=== EXERCISE PROMPT ===
Give back exactly the lines of the data below, starting with the line that has "wrist: (159, 370)" and going on through the line that has "pinky tip: (529, 173)".

"""

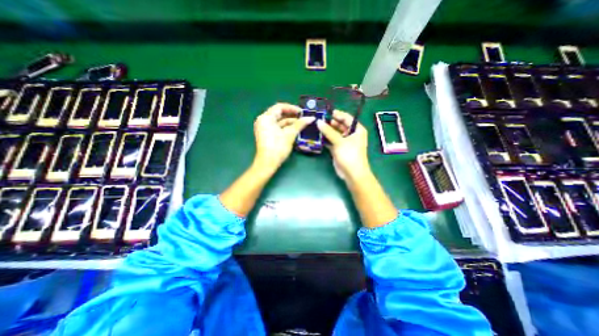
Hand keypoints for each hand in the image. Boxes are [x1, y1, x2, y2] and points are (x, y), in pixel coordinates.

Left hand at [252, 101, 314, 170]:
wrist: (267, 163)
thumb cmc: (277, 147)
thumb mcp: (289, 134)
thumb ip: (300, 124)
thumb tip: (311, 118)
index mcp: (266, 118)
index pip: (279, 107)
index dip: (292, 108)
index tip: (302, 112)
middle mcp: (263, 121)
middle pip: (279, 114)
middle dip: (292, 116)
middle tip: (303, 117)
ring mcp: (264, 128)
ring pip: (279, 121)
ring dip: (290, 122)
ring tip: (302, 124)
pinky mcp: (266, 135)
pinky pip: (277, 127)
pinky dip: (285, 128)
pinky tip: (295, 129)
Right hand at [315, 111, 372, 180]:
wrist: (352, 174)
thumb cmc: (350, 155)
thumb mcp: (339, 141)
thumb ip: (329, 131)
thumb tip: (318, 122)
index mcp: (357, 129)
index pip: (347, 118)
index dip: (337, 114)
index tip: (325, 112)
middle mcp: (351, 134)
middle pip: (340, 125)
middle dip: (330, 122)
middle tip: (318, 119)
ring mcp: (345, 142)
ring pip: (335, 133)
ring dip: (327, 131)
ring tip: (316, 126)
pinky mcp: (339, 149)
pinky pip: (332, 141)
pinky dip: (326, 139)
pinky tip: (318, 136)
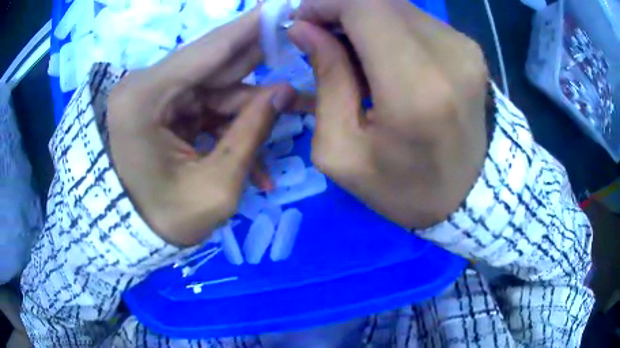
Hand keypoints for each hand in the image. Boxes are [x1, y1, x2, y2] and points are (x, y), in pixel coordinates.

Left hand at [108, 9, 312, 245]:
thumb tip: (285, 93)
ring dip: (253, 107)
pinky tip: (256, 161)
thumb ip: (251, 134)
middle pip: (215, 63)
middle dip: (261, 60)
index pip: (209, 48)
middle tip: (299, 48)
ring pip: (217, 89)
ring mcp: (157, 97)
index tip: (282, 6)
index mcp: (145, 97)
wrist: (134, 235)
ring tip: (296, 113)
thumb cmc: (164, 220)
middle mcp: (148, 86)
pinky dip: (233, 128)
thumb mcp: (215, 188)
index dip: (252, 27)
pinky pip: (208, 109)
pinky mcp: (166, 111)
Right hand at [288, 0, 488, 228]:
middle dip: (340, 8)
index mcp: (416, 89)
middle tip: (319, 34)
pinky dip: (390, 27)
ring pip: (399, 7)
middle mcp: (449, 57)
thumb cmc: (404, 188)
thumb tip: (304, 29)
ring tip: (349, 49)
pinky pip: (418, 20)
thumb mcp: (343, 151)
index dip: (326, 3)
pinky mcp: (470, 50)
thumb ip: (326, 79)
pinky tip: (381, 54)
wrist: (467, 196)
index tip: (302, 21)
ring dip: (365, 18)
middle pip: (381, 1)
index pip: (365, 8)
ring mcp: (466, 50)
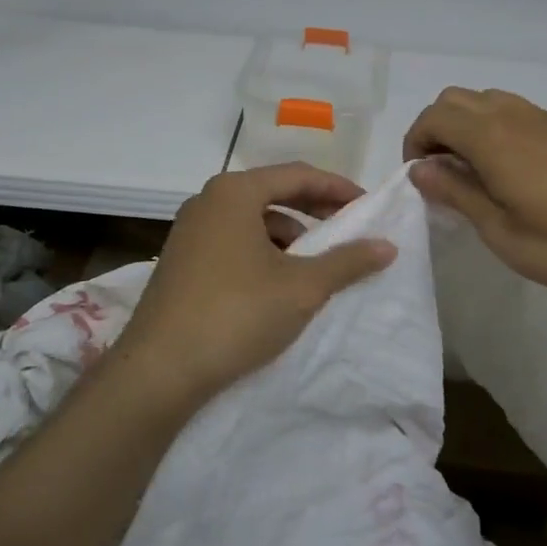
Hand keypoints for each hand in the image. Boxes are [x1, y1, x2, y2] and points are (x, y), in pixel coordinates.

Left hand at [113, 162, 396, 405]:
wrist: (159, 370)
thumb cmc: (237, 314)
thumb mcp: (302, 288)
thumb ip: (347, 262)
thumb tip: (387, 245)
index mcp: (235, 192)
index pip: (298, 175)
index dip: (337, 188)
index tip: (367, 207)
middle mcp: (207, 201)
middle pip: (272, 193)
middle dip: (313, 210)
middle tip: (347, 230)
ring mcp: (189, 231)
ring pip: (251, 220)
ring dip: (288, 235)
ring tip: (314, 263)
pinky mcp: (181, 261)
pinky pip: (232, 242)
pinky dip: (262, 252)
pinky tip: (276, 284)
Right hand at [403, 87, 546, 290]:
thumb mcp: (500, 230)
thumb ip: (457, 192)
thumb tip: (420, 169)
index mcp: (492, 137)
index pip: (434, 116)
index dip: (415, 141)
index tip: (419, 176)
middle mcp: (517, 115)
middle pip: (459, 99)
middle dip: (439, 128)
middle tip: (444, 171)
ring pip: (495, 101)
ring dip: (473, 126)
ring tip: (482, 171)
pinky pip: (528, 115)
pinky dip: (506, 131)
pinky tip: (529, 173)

"""
"""

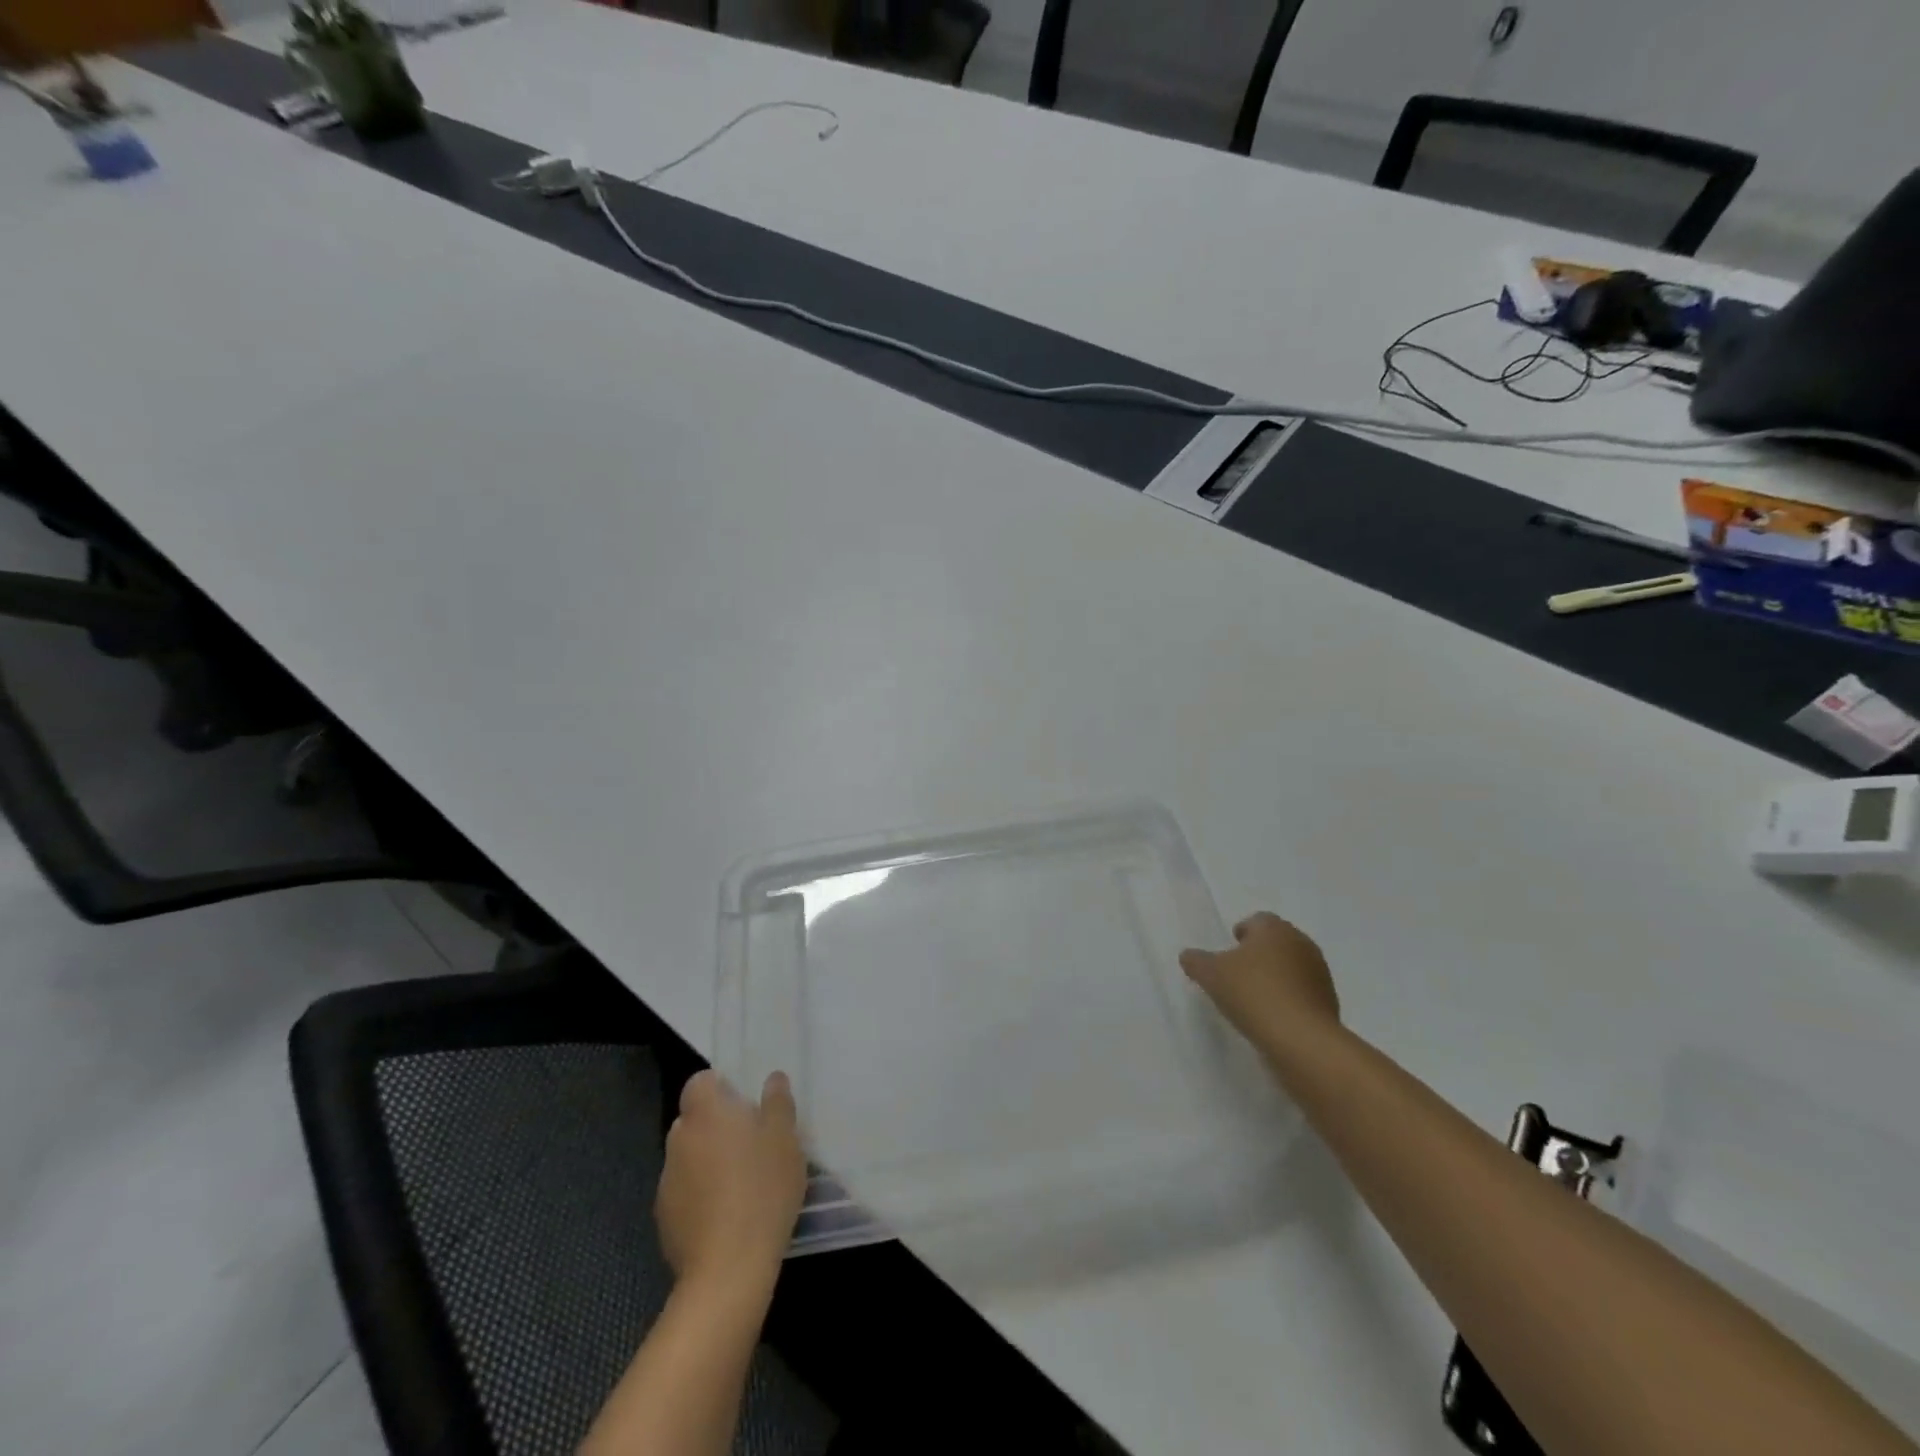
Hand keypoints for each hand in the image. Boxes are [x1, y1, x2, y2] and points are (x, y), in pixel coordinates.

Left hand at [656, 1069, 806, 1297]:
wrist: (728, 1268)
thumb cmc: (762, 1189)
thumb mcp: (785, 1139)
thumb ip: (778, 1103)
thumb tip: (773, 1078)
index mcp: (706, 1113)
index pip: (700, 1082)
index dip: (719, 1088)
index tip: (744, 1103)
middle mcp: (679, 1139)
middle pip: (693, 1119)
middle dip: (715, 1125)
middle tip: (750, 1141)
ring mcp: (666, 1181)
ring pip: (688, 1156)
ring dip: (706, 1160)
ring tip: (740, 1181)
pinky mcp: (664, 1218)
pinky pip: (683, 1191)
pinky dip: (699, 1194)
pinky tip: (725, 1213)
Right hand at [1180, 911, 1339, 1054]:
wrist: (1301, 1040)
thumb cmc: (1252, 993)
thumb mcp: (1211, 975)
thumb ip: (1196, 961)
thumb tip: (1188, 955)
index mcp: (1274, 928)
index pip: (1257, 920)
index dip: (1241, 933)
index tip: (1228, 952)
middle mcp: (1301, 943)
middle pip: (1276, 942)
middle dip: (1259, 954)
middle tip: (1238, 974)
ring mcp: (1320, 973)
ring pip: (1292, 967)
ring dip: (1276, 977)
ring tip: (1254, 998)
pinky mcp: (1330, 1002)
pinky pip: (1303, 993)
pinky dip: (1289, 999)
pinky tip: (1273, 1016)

"""

=== ANSWER FOR THIS EXERCISE ===
wrist: (159, 370)
thumb cmc: (237, 314)
thumb mcp: (302, 288)
thumb ip: (347, 262)
thumb tip: (387, 245)
index mcp: (235, 192)
index pip: (298, 175)
index dip: (337, 188)
index tip: (367, 207)
middle mcp: (207, 201)
middle pip: (272, 193)
middle dip: (313, 210)
middle tip: (347, 230)
ring mcp: (189, 231)
ring pip: (251, 220)
ring dip: (288, 235)
ring tip: (314, 263)
pinky mcp: (181, 261)
pinky pip: (232, 242)
pinky dip: (262, 252)
pinky tip: (276, 284)
Right hand at [403, 87, 546, 290]:
thumb mcp: (500, 230)
thumb ip: (457, 192)
thumb tip: (420, 169)
index mcp: (492, 137)
index pip: (434, 116)
index dip: (415, 141)
index tip: (419, 176)
middle mcp: (517, 115)
middle pip: (459, 99)
middle dip: (439, 128)
middle tip: (444, 171)
ring pip: (495, 101)
ring dip: (473, 126)
ring tip: (482, 171)
pinky pip: (528, 115)
pinky dip: (506, 131)
pinky tip: (529, 173)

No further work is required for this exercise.